I’m trying to find non-conforming barcodes in Sierra using Create Lists. I’ve been able to use Matches (R) and RegEx to find barcodes with non-numeric characters that we need to fix, but I’m unable to find a RegEx that works to identify barcodes that are either too short or too long. For reference, our barcodes are 14 digits, numbers only. I have tried any number of RegEx variants sourced from the web trying to get character counts to work, and I can’t even get Sierra to return barcodes with 0-9 of 14 characters, which should be 99% of our barcodes. Any ideas what I’m doing wrong? Here’s the basic query to try and match 14 characters that doesn’t work

^[0-9]{14}$

Any thoughts? Or will I just need to use SQL for this?

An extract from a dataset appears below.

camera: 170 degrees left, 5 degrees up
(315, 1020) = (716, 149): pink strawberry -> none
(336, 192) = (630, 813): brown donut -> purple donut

EDIT: Turns out even a simple query like this needs (?e) in front of it. And in a non-optimal way, I did manage to get the queries to work.

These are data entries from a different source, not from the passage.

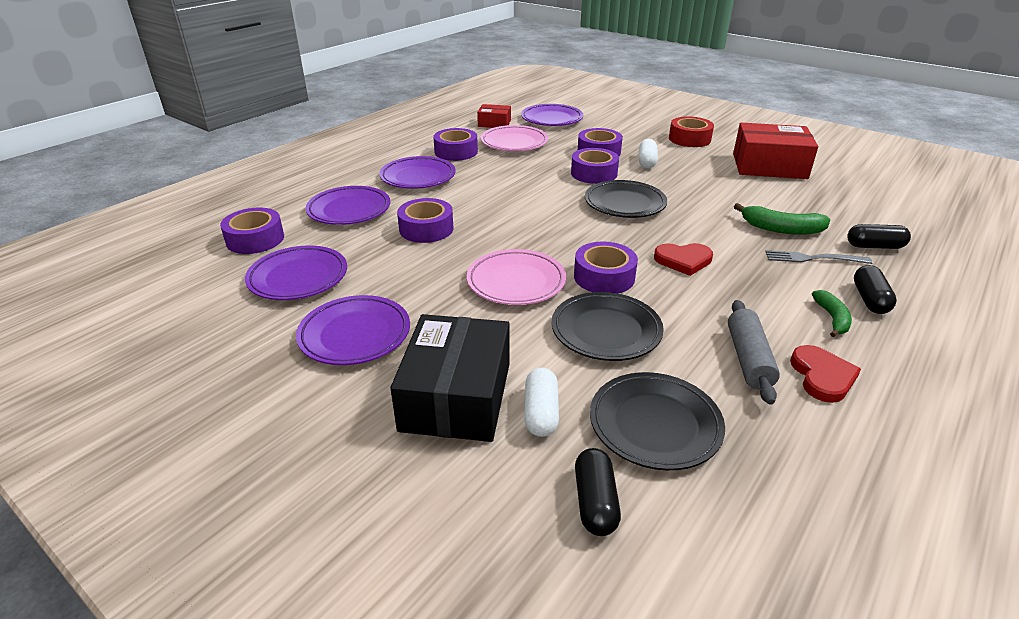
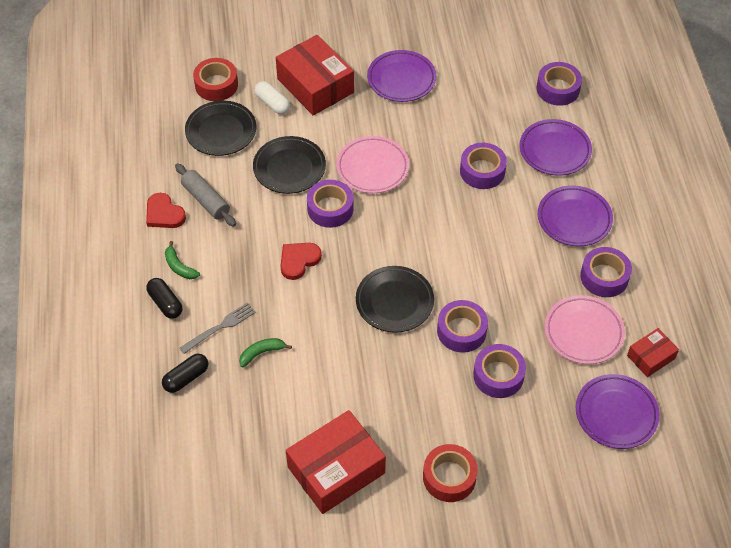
camera: 135 degrees right, 20 degrees up
(298, 278) = (485, 85): purple plate -> none
(456, 396) = (315, 85): black box -> red box
(595, 502) = (216, 85): black capsule -> red tape
(647, 162) = (441, 389): white capsule -> none
(781, 229) = (261, 353): green banana -> green banana, size x0.65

Fewer than 14 digits: (?e)^[0-9]{1,13}$
Greater than 14 digits:(?e)^[0-9]{15,99}$

I’m not 100% sure how this works, but I’ve cobbled together the following that works in a regex tester. I’m not on Sierra, so I can’t guarantee it works with Sierra’s regex engine.

/^((?!^\d{14}$).)*$/gm

Here is how ChatGPT thinks it works:

The given regular expression, /^((?!^\d{14}$).)*$/gm, is a regex pattern with the following components:

  1. /: Delimiters indicating the start and end of the regular expression.
  2. ^: Matches the start of a line.
  3. (: Begins a capturing group.
  4. (?!: Starts a negative lookahead assertion, which means it will match if the specified pattern does not match at the current position.
  5. ^: Matches the start of a line.
  6. \d{14}: Matches exactly 14 digits.
  7. $: Matches the end of a line.
  8. ): Ends the negative lookahead assertion.
  9. .: Matches any character except a newline.
  10. )*: Quantifier that matches zero or more occurrences of the preceding group.
  11. $: Matches the end of a line.
  12. /: Delimiters indicating the end of the regular expression.
  13. g: Global flag indicating that the regular expression should be applied to all occurrences rather than stopping after the first match.
  14. m: Multi-line flag indicating that the ^ and $ anchors should match the start and end of each line within a multi-line string.

In summary, this regex pattern matches any line that does not consist of exactly 14 digits. The ^ and $ anchors ensure that the entire line is checked, and the negative lookahead (?!^\d{14}$) ensures that the line does not match a sequence of 14 digits from the start (^) to the end ($). The g and m flags enable the pattern to be applied globally across multiple lines.

Speaking of ChatGPT it suggested this which I think is more readable:

/^(\d{0,13}|\d{15,})$/gm
OR
/^(?!\d{14}$).*$/gm

Hi Brandon:

Former Sierra admin here, I used the following RegEx snippets for the same purpose:

Fewer than 14 digits: (?e)^.{1,13}$
Greater than 14 digits: (?e).{15}

I got those from Richard Jackson’s Playing with Matches sessions. His latest one on the forum is from 2021. The second post at that link gives his handout and presentation (where he talks about min / max functions and uses patron barcode length as an example).